8 week: Students taking online graduate courses through the College of Professional Studies will be administratively dropped for non-participation if a graded assignment/discussion post is not submitted before Sunday at 11:59 pm ET of the first week of the term. Reinstatement is at the purview of the Dean's Office.
16 week: Students taking online graduate courses through the College of Professional Studies will be administratively dropped for non-participation if a graded assignment/discussion post is not submitted before Friday at 11:59 pm ET of the second week of the term. Reinstatement is at the purview of the Dean's Office.
The policies contained within this document apply to all students in the College of Professional Studies. It is each student's responsibility to know the contents of this handbook.
Please contact your student support specialist if you are considering dropping or withdrawing from a course. The last day to drop for 100% tuition refund is the 2nd day of the course. Financial Aid charges may still apply. Students using Financial Aid should contact the Financial Aid Office prior to withdrawing from a course.
The University of New England values academic integrity in all aspects of the educational experience.
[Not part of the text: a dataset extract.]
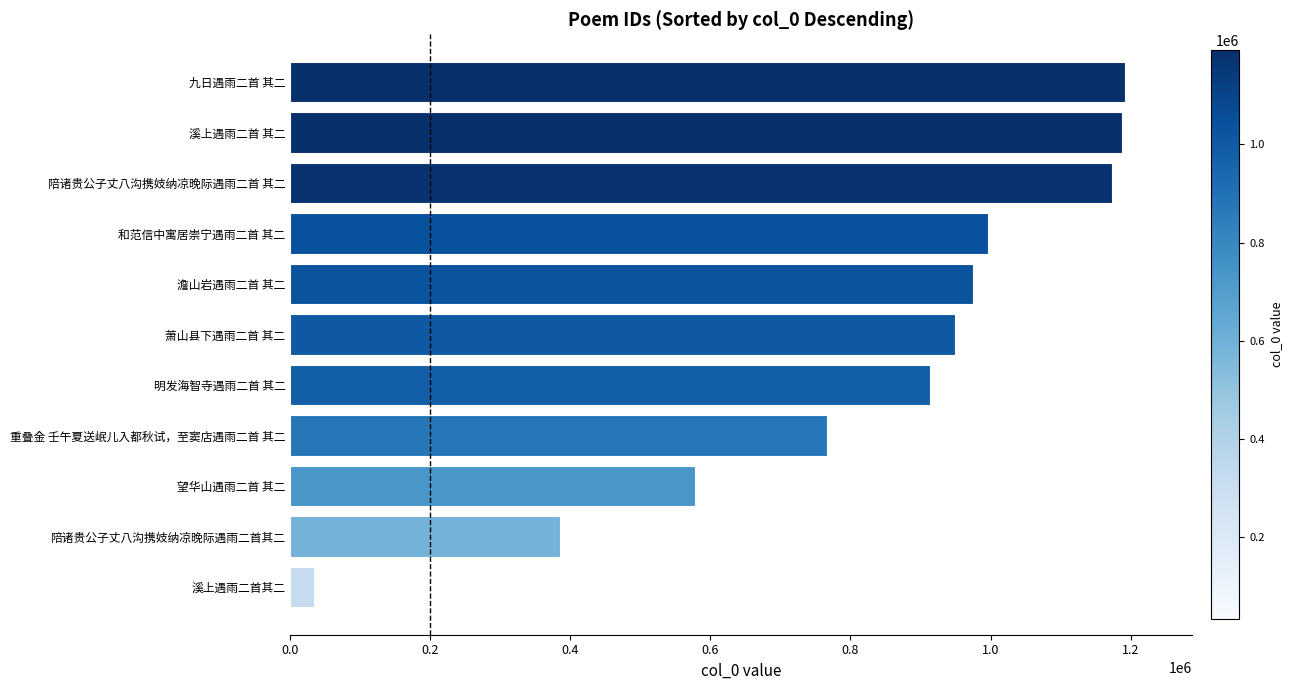

True or false: the data shows 577709 at 望华山遇雨二首 其二.

True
Academic dishonesty in any form undermines this standard and devalues the original contributions of others. It is the responsibility of all members of the University community to actively uphold the integrity of the academy; failure to act, for any reason, is not acceptable. For information about plagiarism and academic misconduct, please visit UNE Plagiarism Policies.
Academic dishonesty includes, but is not limited to the following:
Charges of academic dishonesty will be reviewed by the Program Director. Penalties for students found responsible for violations may depend upon the seriousness and circumstances of the violation, the degree of premeditation involved, and/or the student’s previous record of violations. Appeal of a decision may be made to the Dean whose decision will be final. Student appeals will take place through the grievance process outlined in the student handbook.